A few nights ago I took a shortcut through one of the hospitals on campus to get to my car, parked as usual in Outer Mongolia, a/k/a South Campus. As I trudged along, I felt my mood deteriorate. That's odd, I thought. I've been in a good mood all day. Then I realized the problem: I was in a hospital after dark. You see, one is rarely in a hospital at night for anything good. During the day you might be there for something fairly routine, like a mammogram or some other test. But if you're there at night, you're probably visiting a loved one, which probably isn't a happy occasion unless said loved one has just given birth. Or you're a patient. I have lots of unpleasant memories associated with being in a hospital at night: having my tonsils out (I don't care if you get to eat lots of ice cream. It hurts.), going to the ER with my dad, visiting various relatives before they died, visiting my mother while she lay seriously ill with pneumonia, sitting with my son in the NICU, wondering if he'd survive.
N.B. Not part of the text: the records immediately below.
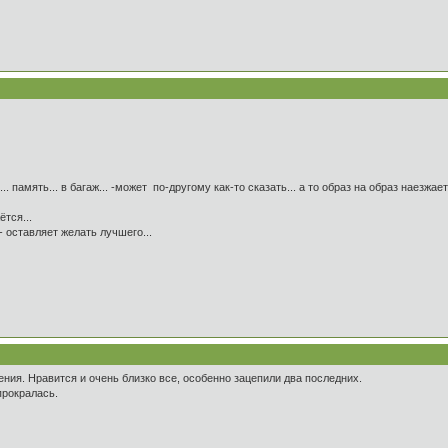
 память... в багаж... -может по-другому как-то сказать... а то образ на образ наезжает.
ётся...
 оставляет желать лучшего...
ия. Нравится и очень близко все, особенно зацепили два последних.
прокралась.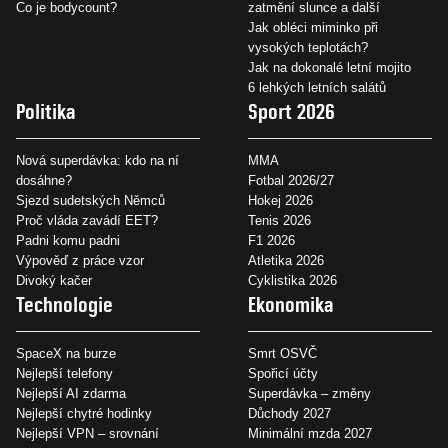
Co je bodycount?
zatmění slunce a další
Jak obléci miminko při
vysokých teplotách?
Jak na dokonalé letní mojito
6 lehkých letních salátů
Politika
Sport 2026
Nová superdávka: kdo na ní
MMA
dosáhne?
Fotbal 2026/27
Sjezd sudetských Němců
Hokej 2026
Proč vláda zavádí EET?
Tenis 2026
Padni komu padni
F1 2026
Výpověď z práce vzor
Atletika 2026
Divoký kačer
Cyklistika 2026
Technologie
Ekonomika
SpaceX na burze
Smrt OSVČ
Nejlepší telefony
Spořicí účty
Nejlepší AI zdarma
Superdávka – změny
Nejlepší chytré hodinky
Důchody 2027
Nejlepší VPN – srovnání
Minimální mzda 2027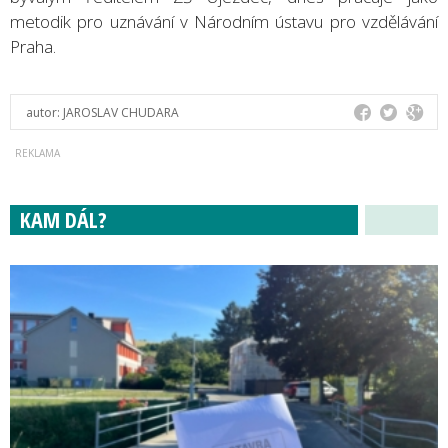
metodik pro uznávání v Národním ústavu pro vzdělávání
Praha.
autor:
JAROSLAV CHUDARA
KAM DÁL?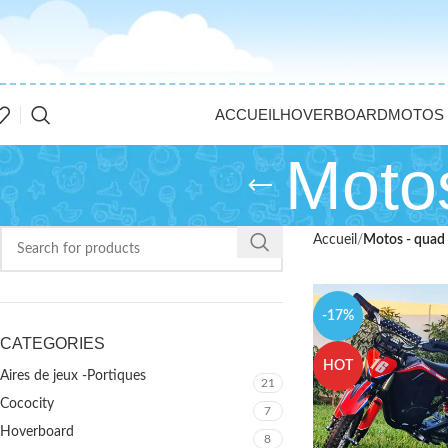
ACCUEIL
HOVERBOARD
MOTOS 
Motos
Accueil
Motos - quad 
-17%
CATEGORIES
HOT
Aires de jeux -Portiques
21
Cococity
7
Hoverboard
8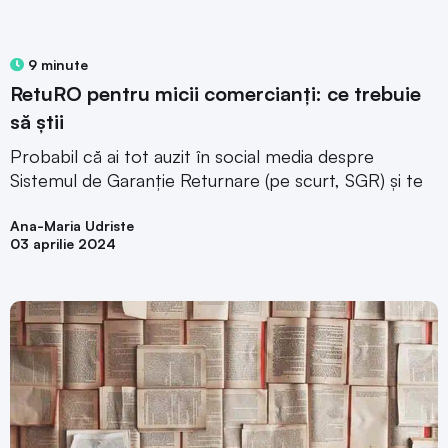
9 minute
RetuRO pentru micii comercianți: ce trebuie
să știi
Probabil că ai tot auzit în social media despre
Sistemul de Garanție Returnare (pe scurt, SGR) și te
Ana-Maria Udriste
03 aprilie 2024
Then there's the almost eerie atmosphere. During the day, hospitals are busy places. Doctors rush up and down corridors on rounds, nurses hurry from room to room, patients are wheeled around, florists deliver flowers, and the cafeteria (my usual haunt) bustles with hungry and harried personnel, wolfing down their greaseburgers before their pagers go off. At night it's calmer, quieter, emptier. Exhausted-looking residents dine alone, and families of patients move through the place like zombies. They don't know their way around, they don't know what they want, and they probably don't care. They're eating because they need to, not because they want to. Every now and then there's an overhead page. Often a doctor is being called somewhere ("paging Dr. Valentine to the Coronary Care Unit..."), but sometimes it's more ominous. "Would the family of Mr. Gravely-Ill-Patient please report to the nurse's station immediately?" I say a prayer for Mr. Patient and his family, my sympathy mixed with gratitude that the page is for someone else, not me.
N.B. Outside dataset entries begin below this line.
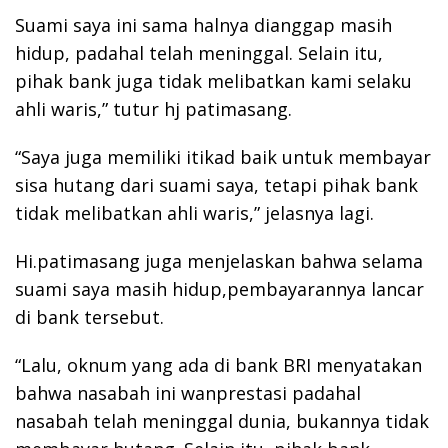
Suami saya ini sama halnya dianggap masih
hidup, padahal telah meninggal. Selain itu,
pihak bank juga tidak melibatkan kami selaku
ahli waris,” tutur hj patimasang.
“Saya juga memiliki itikad baik untuk membayar
sisa hutang dari suami saya, tetapi pihak bank
tidak melibatkan ahli waris,” jelasnya lagi.
Hi.patimasang juga menjelaskan bahwa selama
suami saya masih hidup,pembayarannya lancar
di bank tersebut.
“Lalu, oknum yang ada di bank BRI menyatakan
bahwa nasabah ini wanprestasi padahal
nasabah telah meninggal dunia, bukannya tidak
As I emerged from the building into the cool night air, my melancholy mood left me as quickly as it had come. I was just another employee, heading home after a long day. My family waited at home for me, healthy and whole. I would eat my dinner with them, chatting about the day's events, not picking at a plate of hospital food while wondering what the latest batch of test results meant for my loved one. Life was (and is) good. If I ever forget that, I need only walk through the hospital in the evening to be reminded.